## TAREFAS PROPOSTAS
a) Transcreva fielmente, do texto sobre a doação de medula óssea, o trecho que vai de "Salvar vidas já" a "processo de doação.".
b) Dê continuidade ao texto sobre a doação de medula óssea feita pela policial militar, escrevendo o que viria logo após a última frase.

## TRECHO APRESENTADO
Salvar vidas já faz parte da rotina da policial militar Josiele Veríssimo, do 8º Batalhão da Polícia Militar do Paraná, em Paranavaí. Mas em julho deste ano, após uma série de exames, ela ajudou o próximo de uma maneira diferente da que está acostumada: com a doação de medula óssea a um desconhecido. O processo todo começou em 2018, quando ela participou de uma campanha do Centro de Hematologia e Hemoterapia do Paraná (Hemepar) para doar sangue e aceitou compartilhar as informações dela com o Registro Brasileiro de Doadores Voluntários de Medula Óssea (Redome). Ela explicou um pouco mais sobre o processo de doação.

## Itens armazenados
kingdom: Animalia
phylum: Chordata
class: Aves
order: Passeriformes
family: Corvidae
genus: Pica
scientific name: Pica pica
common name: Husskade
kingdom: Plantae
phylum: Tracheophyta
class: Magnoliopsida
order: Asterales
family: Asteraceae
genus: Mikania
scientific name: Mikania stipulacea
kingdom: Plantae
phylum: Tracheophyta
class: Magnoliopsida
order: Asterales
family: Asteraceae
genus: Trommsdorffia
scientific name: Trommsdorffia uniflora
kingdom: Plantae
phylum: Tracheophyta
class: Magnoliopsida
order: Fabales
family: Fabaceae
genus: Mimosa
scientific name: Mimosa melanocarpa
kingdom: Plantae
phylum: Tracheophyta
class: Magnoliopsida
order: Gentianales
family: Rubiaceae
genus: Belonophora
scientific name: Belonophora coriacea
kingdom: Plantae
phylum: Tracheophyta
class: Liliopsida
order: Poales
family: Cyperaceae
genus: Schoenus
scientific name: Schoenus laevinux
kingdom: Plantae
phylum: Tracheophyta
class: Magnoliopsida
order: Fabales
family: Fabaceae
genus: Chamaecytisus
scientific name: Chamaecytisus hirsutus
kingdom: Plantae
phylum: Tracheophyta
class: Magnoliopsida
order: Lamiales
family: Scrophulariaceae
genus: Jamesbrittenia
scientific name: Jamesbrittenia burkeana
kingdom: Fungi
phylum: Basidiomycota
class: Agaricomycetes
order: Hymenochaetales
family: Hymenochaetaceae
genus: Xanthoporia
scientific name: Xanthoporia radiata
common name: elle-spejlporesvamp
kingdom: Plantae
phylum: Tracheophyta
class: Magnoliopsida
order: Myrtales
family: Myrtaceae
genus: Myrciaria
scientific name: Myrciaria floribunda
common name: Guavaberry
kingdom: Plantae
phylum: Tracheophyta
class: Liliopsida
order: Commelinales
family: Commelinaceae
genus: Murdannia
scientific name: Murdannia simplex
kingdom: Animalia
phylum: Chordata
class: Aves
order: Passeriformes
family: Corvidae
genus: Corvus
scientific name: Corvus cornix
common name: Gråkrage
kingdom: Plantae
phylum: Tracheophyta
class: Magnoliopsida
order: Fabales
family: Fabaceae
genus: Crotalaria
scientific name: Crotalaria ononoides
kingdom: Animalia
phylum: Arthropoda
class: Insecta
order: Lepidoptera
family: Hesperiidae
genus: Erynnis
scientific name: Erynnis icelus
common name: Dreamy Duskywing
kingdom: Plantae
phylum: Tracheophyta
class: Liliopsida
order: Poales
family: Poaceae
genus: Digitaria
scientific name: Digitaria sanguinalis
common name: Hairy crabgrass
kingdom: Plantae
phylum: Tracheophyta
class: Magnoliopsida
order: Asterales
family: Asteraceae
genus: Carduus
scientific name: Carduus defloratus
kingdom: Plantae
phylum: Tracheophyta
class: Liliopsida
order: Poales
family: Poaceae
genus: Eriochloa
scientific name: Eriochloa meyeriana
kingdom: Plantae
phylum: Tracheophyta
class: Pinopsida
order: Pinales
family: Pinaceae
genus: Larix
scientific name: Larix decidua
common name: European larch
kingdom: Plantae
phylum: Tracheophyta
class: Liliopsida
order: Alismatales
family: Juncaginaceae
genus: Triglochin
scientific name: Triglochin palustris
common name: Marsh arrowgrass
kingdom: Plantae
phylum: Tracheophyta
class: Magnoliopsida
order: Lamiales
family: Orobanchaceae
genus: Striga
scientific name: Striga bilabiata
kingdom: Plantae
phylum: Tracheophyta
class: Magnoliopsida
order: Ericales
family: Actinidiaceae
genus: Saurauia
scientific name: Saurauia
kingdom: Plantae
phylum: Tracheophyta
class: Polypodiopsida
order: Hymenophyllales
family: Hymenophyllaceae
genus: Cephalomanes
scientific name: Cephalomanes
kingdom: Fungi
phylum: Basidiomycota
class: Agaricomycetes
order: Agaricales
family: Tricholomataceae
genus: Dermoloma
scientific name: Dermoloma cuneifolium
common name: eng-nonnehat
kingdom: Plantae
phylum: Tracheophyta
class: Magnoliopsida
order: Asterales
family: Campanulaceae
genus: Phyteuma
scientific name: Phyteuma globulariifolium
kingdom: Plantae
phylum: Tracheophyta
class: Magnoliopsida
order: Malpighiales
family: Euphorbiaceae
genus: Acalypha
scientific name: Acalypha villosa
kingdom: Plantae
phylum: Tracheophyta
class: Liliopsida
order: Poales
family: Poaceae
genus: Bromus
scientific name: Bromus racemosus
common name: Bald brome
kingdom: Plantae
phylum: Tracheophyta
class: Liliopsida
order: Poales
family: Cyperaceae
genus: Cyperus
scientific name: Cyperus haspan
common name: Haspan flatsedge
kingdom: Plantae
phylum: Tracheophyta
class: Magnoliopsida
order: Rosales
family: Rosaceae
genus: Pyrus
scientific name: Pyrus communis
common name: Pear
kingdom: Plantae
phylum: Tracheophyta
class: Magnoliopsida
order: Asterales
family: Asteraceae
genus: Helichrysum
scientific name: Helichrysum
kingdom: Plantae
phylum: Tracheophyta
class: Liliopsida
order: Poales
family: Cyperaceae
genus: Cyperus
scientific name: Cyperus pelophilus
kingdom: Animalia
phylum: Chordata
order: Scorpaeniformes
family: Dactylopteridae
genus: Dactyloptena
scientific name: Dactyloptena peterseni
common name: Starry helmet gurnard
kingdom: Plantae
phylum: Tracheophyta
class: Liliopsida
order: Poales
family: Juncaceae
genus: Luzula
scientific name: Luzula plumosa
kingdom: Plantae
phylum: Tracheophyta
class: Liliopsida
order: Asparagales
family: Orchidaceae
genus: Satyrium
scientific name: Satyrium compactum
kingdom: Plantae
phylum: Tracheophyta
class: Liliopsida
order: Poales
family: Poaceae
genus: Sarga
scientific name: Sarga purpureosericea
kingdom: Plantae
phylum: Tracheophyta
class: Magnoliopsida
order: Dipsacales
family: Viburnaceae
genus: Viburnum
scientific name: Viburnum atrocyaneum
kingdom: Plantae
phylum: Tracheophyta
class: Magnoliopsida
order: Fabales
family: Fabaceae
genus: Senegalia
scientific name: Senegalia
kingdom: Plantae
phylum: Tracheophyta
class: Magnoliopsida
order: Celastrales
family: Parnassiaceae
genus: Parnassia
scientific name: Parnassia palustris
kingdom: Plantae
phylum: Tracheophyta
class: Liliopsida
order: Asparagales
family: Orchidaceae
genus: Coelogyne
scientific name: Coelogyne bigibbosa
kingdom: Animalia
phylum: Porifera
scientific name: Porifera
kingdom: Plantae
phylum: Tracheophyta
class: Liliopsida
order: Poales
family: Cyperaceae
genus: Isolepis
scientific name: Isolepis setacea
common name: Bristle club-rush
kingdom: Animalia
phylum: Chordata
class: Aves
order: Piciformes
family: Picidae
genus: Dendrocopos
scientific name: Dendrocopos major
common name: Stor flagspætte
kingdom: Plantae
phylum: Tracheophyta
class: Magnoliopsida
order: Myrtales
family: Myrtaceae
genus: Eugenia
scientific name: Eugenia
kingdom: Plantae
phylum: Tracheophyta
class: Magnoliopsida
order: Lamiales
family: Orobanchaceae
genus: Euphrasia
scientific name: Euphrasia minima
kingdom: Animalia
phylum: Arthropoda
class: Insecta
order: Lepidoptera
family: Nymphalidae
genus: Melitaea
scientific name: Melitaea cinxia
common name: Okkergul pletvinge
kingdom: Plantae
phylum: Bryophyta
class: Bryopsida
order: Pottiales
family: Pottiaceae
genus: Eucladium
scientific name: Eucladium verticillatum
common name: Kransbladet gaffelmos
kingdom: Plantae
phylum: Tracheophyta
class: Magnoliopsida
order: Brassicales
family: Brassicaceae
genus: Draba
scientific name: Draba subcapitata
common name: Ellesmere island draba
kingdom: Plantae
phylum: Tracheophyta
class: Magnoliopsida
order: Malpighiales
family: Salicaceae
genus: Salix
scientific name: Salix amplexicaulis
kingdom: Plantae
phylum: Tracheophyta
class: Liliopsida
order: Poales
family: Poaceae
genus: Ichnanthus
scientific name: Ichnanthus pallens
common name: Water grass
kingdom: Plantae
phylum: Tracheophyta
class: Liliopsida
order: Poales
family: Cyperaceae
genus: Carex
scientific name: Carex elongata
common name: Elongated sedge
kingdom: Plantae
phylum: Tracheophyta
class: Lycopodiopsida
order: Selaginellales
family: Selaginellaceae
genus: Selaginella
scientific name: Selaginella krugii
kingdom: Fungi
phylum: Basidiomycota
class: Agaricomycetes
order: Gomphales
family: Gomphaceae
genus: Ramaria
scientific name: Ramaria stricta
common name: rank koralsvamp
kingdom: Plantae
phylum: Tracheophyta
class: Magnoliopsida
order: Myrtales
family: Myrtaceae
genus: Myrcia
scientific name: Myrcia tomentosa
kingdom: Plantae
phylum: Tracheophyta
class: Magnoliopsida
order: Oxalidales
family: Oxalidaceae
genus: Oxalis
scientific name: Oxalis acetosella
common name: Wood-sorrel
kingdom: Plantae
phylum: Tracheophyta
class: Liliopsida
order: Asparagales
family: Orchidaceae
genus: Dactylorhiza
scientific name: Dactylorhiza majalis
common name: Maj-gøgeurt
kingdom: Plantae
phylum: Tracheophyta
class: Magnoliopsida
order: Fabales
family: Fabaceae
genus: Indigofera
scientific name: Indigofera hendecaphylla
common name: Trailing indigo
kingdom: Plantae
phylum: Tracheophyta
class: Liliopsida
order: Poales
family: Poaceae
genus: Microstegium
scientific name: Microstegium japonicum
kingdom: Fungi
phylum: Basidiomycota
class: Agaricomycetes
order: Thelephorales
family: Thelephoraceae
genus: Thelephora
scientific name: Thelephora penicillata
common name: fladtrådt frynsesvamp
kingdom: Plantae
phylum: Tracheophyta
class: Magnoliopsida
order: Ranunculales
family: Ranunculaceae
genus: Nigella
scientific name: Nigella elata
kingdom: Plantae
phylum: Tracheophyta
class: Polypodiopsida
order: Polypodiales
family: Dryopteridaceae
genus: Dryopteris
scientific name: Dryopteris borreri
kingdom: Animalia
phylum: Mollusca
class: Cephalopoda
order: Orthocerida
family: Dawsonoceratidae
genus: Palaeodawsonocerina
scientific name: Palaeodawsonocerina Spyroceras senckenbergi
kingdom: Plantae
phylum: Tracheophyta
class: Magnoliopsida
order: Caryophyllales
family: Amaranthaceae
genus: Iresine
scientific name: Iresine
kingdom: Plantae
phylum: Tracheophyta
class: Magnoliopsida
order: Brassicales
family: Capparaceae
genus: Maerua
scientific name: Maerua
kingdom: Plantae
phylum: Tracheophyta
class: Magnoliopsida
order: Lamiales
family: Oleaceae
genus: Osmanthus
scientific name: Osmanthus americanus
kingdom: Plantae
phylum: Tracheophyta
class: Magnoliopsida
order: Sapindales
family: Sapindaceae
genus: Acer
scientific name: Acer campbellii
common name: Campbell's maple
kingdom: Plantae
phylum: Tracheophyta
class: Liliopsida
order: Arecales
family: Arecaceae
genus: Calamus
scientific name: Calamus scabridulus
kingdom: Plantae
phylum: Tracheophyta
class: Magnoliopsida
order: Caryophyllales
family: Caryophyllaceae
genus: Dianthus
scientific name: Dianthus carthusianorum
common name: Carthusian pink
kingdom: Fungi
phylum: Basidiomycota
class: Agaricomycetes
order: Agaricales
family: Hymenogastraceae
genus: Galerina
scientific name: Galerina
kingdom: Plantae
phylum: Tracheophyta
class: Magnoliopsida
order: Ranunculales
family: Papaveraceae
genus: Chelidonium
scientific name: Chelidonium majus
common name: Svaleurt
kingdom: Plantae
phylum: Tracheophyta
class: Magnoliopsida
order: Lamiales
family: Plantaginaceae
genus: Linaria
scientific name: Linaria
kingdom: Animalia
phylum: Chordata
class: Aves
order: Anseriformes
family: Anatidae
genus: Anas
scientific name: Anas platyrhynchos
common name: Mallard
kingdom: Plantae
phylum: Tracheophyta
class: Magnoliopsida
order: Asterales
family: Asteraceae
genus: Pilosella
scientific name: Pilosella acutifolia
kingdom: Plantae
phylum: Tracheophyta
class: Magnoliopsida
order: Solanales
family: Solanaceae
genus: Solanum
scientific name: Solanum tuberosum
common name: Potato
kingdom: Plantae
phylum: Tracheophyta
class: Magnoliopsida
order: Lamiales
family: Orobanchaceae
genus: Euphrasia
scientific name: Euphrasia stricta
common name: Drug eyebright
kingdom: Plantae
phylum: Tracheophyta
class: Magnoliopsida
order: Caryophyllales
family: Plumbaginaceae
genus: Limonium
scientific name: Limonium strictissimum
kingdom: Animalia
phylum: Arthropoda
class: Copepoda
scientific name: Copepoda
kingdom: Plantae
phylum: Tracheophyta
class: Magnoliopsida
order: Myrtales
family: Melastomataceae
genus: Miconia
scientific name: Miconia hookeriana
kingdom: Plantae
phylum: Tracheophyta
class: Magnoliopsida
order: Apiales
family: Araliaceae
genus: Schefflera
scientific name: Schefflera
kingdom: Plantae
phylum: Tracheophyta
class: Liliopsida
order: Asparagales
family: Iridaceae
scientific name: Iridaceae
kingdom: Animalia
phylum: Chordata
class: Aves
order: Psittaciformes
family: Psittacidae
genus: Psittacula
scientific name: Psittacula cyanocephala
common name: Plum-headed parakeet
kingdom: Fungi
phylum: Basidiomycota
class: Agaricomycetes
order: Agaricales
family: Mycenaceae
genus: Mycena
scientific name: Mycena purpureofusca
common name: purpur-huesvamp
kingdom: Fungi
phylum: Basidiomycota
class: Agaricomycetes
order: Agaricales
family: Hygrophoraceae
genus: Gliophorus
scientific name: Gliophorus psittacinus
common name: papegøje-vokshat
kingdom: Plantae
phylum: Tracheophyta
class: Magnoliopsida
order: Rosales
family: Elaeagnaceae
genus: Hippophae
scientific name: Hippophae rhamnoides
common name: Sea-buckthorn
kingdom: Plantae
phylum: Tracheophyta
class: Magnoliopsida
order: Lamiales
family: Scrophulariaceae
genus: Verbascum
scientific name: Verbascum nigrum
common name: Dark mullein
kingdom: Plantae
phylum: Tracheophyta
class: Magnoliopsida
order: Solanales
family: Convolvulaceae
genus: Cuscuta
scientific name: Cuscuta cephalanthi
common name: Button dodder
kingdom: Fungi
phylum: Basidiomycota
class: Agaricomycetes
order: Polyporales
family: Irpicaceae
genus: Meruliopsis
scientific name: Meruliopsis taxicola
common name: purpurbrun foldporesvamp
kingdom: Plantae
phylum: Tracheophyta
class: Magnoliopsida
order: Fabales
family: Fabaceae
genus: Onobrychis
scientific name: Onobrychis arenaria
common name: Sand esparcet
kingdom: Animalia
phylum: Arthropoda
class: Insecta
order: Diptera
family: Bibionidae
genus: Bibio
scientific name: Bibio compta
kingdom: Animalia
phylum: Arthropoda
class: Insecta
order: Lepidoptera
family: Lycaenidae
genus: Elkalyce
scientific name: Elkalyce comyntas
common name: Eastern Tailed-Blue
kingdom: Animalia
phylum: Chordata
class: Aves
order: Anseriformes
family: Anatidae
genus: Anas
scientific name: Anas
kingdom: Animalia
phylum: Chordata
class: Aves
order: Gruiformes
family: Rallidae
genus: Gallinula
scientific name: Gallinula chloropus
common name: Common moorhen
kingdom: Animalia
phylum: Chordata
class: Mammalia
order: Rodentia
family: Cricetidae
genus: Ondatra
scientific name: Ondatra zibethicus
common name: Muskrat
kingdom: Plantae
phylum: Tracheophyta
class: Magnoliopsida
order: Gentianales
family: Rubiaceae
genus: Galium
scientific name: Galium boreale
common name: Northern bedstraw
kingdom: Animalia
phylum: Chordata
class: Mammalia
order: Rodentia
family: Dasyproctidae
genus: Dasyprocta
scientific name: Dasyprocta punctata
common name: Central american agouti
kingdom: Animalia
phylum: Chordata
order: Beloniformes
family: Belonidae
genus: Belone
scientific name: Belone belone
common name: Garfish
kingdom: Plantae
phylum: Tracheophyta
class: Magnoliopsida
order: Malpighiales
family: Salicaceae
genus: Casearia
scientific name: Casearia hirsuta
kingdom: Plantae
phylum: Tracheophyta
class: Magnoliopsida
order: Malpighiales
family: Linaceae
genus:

## RESPOSTAS ESPERADAS
a)
Salvar vidas já faz parte da rotina da policial militar Josiele Veríssimo, do 8º Batalhão da Polícia Militar do Paraná, em Paranavaí. Mas em julho deste ano, após uma série de exames, ela ajudou o próximo de uma maneira diferente da que está acostumada: com a doação de medula óssea a um desconhecido. O processo todo começou em 2018, quando ela participou de uma campanha do Centro de Hematologia e Hemoterapia do Paraná (Hemepar) para doar sangue e aceitou compartilhar as informações dela com o Registro Brasileiro de Doadores Voluntários de Medula Óssea (Redome). Ela explicou um pouco mais sobre o processo de doação.

b)
O transplante é feito sem que o doador saiba quem é o paciente que vai receber a doação. O procedimento também pode ser agendado em diferentes estados do Brasil, por questões logísticas e pela disponibilidade do sistema de saúde. Os gastos todos são custeados, sem ônus, para o doador e para uma pessoa que o acompanha ao longo do processo de doação. O diretor do Hemonúcleo de Umuarama explica de que forma a população pode se inscrever no sistema Redome.
Quem se encaixar nos requisitos mínimos de idade e tiver interesse em se cadastrar no Registro Brasileiro de Doadores Voluntários de Medula Óssea, o Redome, pode ir pessoalmente ao hemonúcleo que fica localizado na av. Manaus, 4444, no horário das 8h30 as 11h30 e das 13h as 16h, de segunda a sexta feira, portando documento pessoal.